Bei extremen Steigungen fahre ich im Wiegetritt, stehend.

Aber es gibt wirklich lustige Fragen, wann fragt eig. mal einer wie rum man in England in die Pedalen tritt ?!


----------



## flyingscot (30. Juli 2011)

Bei extremen Steigungen (also >30%) ist der Wiegetritt aber problematisch, da man dadurch meist das Hinterrad entlastet und wesentlich ungleichmäßiger und langsamer tritt. Beides führt zumindest bei nicht perfekt griffigem Boden dann zu durchrutschendem Hinterrad. 

Mit sehr guter Körperspannung und Fahrgefühl ist es aber in der Tat möglich beide Probleme zu kompensieren und sowas auch im Wiegetritt zu fahren.

Besser bzw. einfacher und weniger kraftraubend ist das Vorrücken auf dem Sattel und Vorbeugen auf den Lenker.
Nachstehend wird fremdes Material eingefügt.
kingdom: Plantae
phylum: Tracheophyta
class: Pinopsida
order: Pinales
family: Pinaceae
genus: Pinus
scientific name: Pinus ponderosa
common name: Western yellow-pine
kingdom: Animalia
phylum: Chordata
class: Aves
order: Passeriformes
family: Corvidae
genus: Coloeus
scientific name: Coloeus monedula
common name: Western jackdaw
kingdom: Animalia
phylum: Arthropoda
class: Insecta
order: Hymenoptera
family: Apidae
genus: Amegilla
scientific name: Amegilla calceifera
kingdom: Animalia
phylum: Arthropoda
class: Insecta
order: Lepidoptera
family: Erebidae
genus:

Ich finde die Frage völlig berechtigt, da ich immer wieder Anfänger sehe, die dabei Probleme haben und trotz ausreichend Kraft und Kondition steile Stellen rein aus fahrtechnischen Gründen nicht schaffen.


----------



## nahetalmoves (30. Juli 2011)

Definitiv ganz vorne an der Spitze des Sattels!! Sattel evtl. etwas nach vorne abgesenkt, damit er in der Steigung etwas waagrechter ist.
Bei mir hat damals auch bissel weniger Luftdruck im Hinterrad gegen das anheben des Vorderrades geholfen.


----------



## Bikeschreck (30. Juli 2011)

Ich haue die Talas runter und hocke mich ebenfalls auf die Spitze des Sattels. Problematisch wird es nur, wenn auf der Steigung noch Querwurzeln sind, da komme ich auch manchmal an meine Grenzen. Da hilft nur eins- üben, üben, üben!!!


----------



## TheMars (30. Juli 2011)

Bikeschreck schrieb:


> Problematisch wird es nur, wenn auf der Steigung noch Querwurzeln sind, da komme ich auch manchmal an meine Grenzen. Da hilft nur eins- üben, üben, üben!!!


 
ja das kann ich nur unterschreiben, richtig schwierig wird es dann wenn beim vorder- und hinterrad wurzeln sind 

MfG


----------



## Bikeschreck (30. Juli 2011)

TheMars schrieb:


> ja das kann ich nur unterschreiben, richtig schwierig wird es dann wenn beim vorder- und hinterrad wurzeln sind
> 
> MfG



Dann sucht man sich am besten schnell die Schokoladenseite, auf welche man sich mit dem Bike fallen lässt! Immer noch besser, als nach hinten den Hang runter.


----------



## TheMars (30. Juli 2011)

ui danke für den tipp das muss ich mir für meine nächste tour merken


----------



## Berrrnd (30. Juli 2011)

so eine frage von einem 





> Profi


----------



## Marc B (30. Juli 2011)

Bergauf ist die Linienwahl enorm wichtig, da man schnell an Hindernisse hängebleibt oder das HR zB bei nassen Wurzeln durchrutscht.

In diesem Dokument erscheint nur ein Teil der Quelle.